Et toujours sur Arte, le cycle Nanni Moretti.
Série – une seule série, car attention au « binge-watching ».
Years and Years (2019) de Russell T. Davies avec notamment Emma Thompson (sur MyCanal). Une vraie série politique qui suit le destin d’une famille dans un avenir proche, avec la montée des populismes. La force du propos est d’aller loin dans l’égoïsme de chacun des personnages, au point qu’on se demande si le pessimisme ne va pas nous engloutir.

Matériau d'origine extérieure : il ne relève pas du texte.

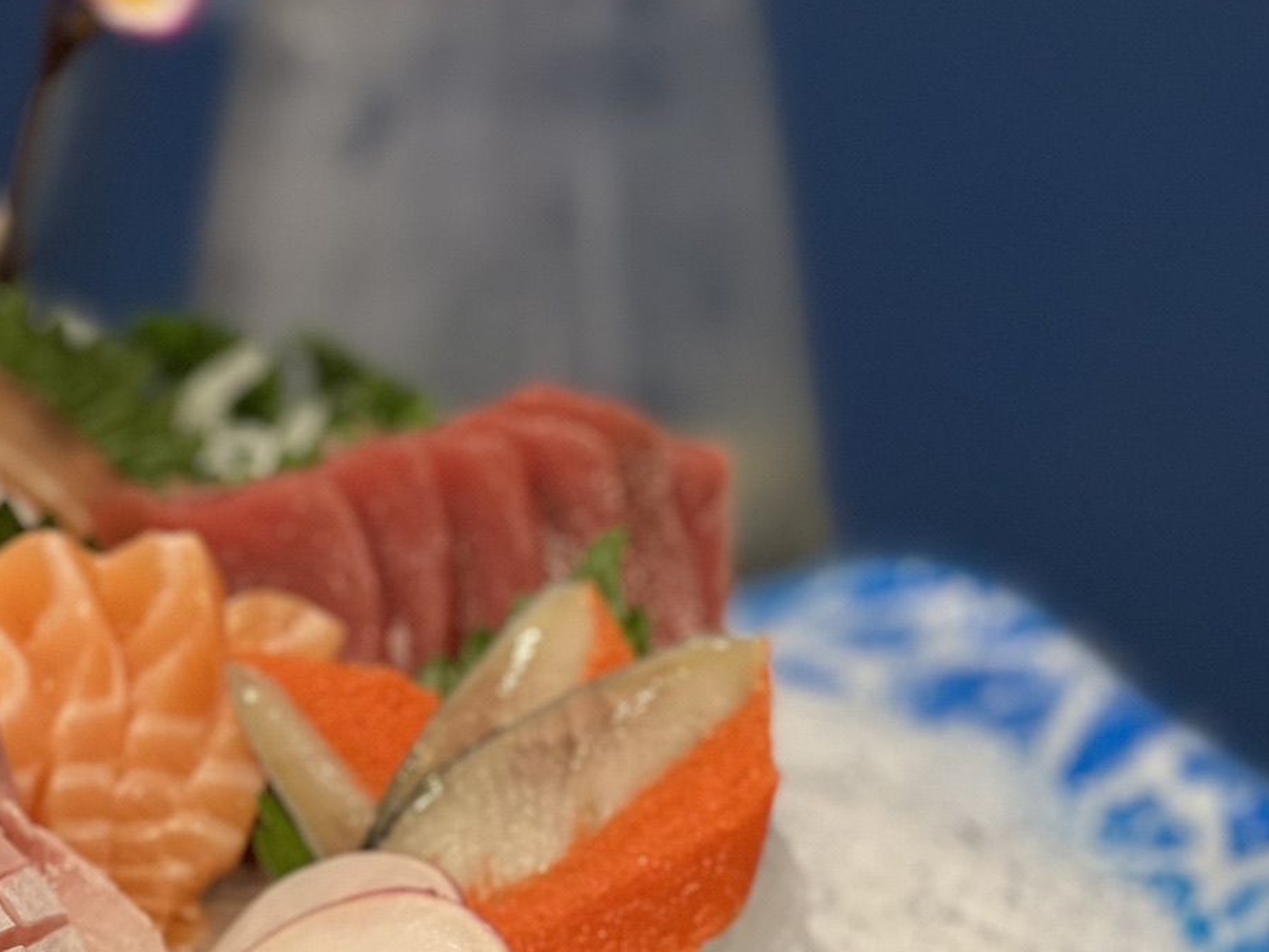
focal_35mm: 169
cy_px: 693
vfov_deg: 8.8
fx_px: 6195
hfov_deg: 11.6
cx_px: -52
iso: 160
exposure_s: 1/33
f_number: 2.8
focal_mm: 9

Opportunément, la révolte finit pas l’emporter in extremis.
Musique(s)
Je passe ma vie à écouter de la musique, et c’est encore plus facile en télé-travail. Voici ma play-list du moment :
– Fela ! (Original Braoadway Cast Recording) : je viens de découvrir que Broadway avait produit en 2009 une comédie musicale qui raconte la vie de Fela, le roi nigérian de l’Afro-Beat. C’est un peu le mariage de la carpe et du lapin, entre la rugosité et la sauvagerie de Fela et l’entertainement New-Yorkais. Mais ça marche : gros groove, excellents arrangements, belles voix. Un peu kitsch mais ça donne la pêche.
– Toujours pour garder le rythme, Rafi’s Revenge (1998) d’Asian Dub Foundation. L’album culte de ce groupe de jungle. A écouter très fort quand le moral est en berne…
– Heaven and Death (2018) de Kamasi Washington. Entre New-Age, hip-hop et free jazz pour traverser le 21ème siècle dans un vaisseau spatial musical.
Au rayon classique, Schubert Lieder with Orchestra : tous les grands lieds de Schubert arrangés pour orchestre symphonique par Brahms, Berlioz, Webern, magnifiquement interprétés par Anne-Sophie Von Otter et Thomas Quasthoff. Le raffinement du lied magnifié…
Et enfin plus recueilli, le Listz Project de Pierre-Laurent Aimard, qui réunit quelques grandes œuvres pianistiques de Debussy, Messaien, Ravel, …, sous le regard de Listz. On voyage à travers les œuvres sans forcément reconnaître les compositeurs, entre classicisme et modernité, et c’est d’une profondeur rare.